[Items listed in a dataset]
──────────

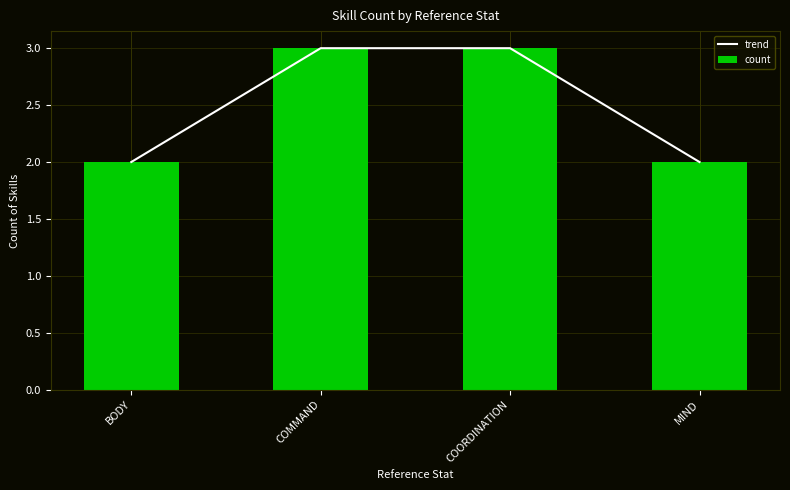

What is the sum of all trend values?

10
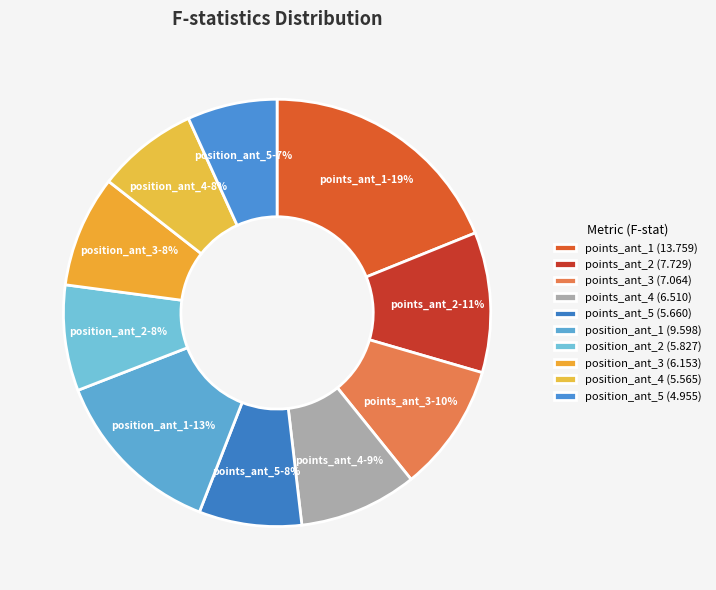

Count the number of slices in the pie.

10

──────────

*Job*
How many lines of the records above contain the word "Count"? Reply with the number alone.

*Answer to this exercise*
1